◆ GEGEVEN OPDRACHT: Druk uit de vermeldingen hieronder de regels ongewijzigd af, van de regel met "pose: elev=110.6 azim=121.0" tot en met de regel met "Dot at: (243, 246)".
━━━ OEFENMATERIAAL
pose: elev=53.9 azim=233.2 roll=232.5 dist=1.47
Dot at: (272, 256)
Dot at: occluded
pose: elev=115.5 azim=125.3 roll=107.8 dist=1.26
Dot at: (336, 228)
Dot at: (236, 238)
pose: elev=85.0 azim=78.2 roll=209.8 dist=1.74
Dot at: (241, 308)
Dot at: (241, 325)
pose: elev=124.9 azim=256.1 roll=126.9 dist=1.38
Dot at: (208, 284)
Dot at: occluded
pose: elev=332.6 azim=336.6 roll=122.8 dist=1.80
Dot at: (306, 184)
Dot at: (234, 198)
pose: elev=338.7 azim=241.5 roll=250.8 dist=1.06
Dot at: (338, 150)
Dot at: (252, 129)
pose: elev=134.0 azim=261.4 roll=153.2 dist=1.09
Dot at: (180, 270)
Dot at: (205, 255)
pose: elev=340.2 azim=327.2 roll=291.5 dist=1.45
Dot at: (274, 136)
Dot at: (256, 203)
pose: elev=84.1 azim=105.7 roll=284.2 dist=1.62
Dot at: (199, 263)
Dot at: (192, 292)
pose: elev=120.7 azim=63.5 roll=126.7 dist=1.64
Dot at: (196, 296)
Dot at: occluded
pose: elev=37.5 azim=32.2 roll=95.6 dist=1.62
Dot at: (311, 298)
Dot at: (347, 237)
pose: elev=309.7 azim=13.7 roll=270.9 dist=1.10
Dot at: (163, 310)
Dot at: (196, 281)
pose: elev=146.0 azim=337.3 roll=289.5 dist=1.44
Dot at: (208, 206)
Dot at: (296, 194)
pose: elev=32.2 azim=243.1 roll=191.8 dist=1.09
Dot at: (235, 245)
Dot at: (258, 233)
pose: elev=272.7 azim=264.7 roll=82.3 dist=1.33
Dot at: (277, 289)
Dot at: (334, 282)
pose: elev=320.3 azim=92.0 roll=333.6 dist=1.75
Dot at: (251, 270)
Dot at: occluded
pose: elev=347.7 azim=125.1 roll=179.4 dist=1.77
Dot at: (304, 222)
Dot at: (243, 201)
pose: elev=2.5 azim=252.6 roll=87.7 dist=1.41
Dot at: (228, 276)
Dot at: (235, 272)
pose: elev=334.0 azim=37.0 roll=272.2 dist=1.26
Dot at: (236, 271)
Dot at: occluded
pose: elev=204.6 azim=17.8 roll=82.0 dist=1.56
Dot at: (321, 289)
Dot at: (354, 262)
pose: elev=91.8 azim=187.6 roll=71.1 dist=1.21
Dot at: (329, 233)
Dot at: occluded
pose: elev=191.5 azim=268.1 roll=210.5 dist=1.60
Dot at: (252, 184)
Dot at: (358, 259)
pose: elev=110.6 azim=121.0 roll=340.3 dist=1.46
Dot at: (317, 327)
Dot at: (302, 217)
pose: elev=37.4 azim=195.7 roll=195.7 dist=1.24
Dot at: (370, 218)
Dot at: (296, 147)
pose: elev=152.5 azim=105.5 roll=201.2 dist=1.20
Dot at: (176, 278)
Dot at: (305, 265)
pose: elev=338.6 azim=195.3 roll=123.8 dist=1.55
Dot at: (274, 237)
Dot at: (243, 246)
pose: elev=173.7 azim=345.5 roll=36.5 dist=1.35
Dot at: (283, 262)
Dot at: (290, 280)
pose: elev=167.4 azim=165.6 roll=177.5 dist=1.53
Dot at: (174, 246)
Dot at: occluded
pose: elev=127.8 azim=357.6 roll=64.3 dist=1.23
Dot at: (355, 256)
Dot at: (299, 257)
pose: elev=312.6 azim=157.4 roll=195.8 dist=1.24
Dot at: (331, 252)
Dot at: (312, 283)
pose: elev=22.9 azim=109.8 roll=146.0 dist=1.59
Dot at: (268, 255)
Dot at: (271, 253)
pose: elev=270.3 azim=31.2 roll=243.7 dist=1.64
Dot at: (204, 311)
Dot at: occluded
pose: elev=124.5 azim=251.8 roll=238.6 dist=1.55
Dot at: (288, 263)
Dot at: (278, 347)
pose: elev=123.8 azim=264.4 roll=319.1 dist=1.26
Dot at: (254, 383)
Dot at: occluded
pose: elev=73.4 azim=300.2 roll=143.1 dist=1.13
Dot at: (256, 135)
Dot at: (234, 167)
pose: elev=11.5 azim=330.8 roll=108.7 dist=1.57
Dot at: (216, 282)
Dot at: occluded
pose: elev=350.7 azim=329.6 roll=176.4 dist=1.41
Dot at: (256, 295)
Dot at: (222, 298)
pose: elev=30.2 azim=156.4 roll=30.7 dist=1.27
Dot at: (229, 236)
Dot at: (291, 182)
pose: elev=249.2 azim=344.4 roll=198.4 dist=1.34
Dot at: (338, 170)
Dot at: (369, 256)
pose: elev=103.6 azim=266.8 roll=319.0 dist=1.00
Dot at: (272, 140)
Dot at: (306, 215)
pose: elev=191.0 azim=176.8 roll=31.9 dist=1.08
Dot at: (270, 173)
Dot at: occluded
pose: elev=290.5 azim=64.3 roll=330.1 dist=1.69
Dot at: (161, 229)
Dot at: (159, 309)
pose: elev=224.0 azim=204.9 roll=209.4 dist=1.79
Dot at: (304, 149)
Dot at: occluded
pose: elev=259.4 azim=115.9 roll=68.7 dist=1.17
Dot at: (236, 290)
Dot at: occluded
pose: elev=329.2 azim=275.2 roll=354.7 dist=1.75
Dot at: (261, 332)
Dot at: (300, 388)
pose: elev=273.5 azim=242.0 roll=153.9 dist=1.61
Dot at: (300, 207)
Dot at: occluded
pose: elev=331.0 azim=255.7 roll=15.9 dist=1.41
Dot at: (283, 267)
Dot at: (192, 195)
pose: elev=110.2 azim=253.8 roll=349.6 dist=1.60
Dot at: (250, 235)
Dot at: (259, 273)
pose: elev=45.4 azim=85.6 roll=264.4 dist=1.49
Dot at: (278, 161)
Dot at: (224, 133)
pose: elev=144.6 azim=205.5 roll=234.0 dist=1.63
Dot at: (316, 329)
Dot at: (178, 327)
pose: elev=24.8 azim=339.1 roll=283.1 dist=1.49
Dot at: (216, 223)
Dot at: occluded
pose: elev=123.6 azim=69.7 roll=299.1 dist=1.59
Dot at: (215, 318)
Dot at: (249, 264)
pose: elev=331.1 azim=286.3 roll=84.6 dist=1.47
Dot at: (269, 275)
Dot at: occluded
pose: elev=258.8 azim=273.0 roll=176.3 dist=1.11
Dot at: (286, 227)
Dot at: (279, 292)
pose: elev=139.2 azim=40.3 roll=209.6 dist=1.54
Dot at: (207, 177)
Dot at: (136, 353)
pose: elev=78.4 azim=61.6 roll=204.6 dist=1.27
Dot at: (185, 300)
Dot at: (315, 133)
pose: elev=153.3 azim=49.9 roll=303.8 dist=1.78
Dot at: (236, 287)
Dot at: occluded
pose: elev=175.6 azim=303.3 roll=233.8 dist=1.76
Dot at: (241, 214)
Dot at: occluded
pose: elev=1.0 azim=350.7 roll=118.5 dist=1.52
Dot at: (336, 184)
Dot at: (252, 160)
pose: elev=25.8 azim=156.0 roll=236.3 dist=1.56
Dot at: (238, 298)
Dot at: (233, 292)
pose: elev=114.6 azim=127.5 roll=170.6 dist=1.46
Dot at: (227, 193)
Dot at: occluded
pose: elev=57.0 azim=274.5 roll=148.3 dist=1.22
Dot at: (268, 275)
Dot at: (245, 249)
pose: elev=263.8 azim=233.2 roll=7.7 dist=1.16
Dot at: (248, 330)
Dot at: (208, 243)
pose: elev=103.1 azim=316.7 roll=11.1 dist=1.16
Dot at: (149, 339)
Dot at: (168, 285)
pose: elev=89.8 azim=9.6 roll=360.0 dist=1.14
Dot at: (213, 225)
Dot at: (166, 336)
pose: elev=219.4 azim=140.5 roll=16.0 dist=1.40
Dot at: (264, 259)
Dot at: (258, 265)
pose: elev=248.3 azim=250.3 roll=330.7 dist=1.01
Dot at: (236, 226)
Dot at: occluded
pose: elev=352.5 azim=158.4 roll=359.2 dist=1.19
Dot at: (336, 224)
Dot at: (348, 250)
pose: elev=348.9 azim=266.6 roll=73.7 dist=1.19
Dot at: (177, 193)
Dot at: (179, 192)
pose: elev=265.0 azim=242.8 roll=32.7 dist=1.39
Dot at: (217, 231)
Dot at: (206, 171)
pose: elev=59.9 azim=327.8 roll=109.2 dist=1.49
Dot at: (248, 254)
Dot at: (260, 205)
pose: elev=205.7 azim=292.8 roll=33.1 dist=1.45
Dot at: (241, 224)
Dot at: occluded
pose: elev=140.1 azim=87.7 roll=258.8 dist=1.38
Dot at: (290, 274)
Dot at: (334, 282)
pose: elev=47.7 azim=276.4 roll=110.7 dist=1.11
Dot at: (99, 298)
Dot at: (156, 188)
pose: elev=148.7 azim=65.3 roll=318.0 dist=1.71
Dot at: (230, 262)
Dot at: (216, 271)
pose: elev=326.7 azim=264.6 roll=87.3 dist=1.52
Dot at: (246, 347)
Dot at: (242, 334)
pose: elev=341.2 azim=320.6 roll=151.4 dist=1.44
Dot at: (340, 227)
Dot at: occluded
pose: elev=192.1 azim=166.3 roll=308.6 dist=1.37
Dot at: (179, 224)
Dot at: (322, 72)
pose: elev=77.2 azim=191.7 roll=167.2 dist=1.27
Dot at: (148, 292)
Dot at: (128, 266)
━━━━━━
◆ RESULTAAT:
pose: elev=110.6 azim=121.0 roll=340.3 dist=1.46
Dot at: (317, 327)
Dot at: (302, 217)
pose: elev=37.4 azim=195.7 roll=195.7 dist=1.24
Dot at: (370, 218)
Dot at: (296, 147)
pose: elev=152.5 azim=105.5 roll=201.2 dist=1.20
Dot at: (176, 278)
Dot at: (305, 265)
pose: elev=338.6 azim=195.3 roll=123.8 dist=1.55
Dot at: (274, 237)
Dot at: (243, 246)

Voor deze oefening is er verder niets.